Because I wanted to forget about it.

But how can I?

*

It happened almost a year ago.

In accordance with her wishes, Mother was cremated.

When asked to bless her grave, the Armenian priest refused.

“It's against our rules,” he explained. “We don't believe in cremation.”

My guess is, his refusal had another reason.

He knew as an Armenian writer I work for nothing and I would probably pay him less than minimum wage. I suspect that because immediately after he added, “I cannot do it unless I ask permission from the bishop,” thus implying exceptions are made, especially if the ashes belong to an Oriental carpet dealer – there are several of them in the neighborhood.

It would have taken him less than a minute to call the bishop, but I guess neither Mother nor my sister (both, unlike me, devout church-goers) deserved the courtesy of a phone call.

#

Saturday, November 27, 2010

****************************

REVIEWING THE SITUATION

************************************************

Privately they brag: “We taught Armenians a lesson they will never forget.”
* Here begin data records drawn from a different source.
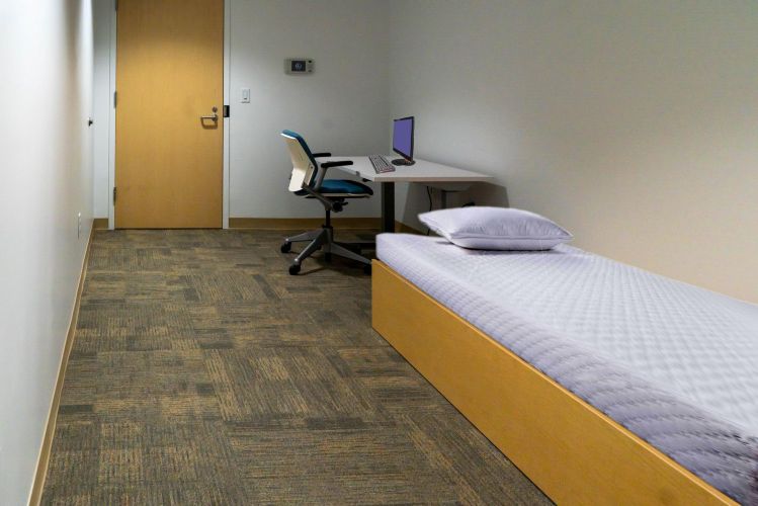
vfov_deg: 46.4
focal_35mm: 28
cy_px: 253
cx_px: 379
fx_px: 590
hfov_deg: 65.5
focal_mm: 28
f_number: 6.3
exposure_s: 1/100
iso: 400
Publicly they assert: “It was Armenians who slaughtered Turks.”

You want to unmask compulsive liars?

Nothing easier.

Think the opposite of what they say.

*

When we speak, we confess.

With every word we utter we say “Guilty as charged, your Honor.”

*

“Among ten men nine are sure to be women,” Turks confess.

Hence the slaughter of unarmed women and children.

*

What matters is not that I have only two readers three of whom would like to see me silenced.

What matters, what really matters, is that I am no longer dependent on benefactors (“the charity of swine”) and editors, about whom one could say: “Among ten Armenian editors, nine are sure to have been Ottomanized or Sovietized.”

*

What really matters is that even if I have only one reader today and if – repeat if! -- what I say is worth reading, I may have two tomorrow; and if I have two, I may have more-- if not the day after than next month or year. Not because time is on my side, but because time is on no one's side.

*

I don't paint a pretty picture, granted.

If pretty is what you want listen to our speechifiers and read our Turcocentric ghazetajis, all of whom make a comfortable living – thank you very much – by dishing out what you want to hear and read.

*

What matters is not that I don't have a high opinion of these gentlemen.

What really matters is that neither do they. Hence their subservience and cowardice.

Hence their habit of saying one thing publicly and the exact opposite privately.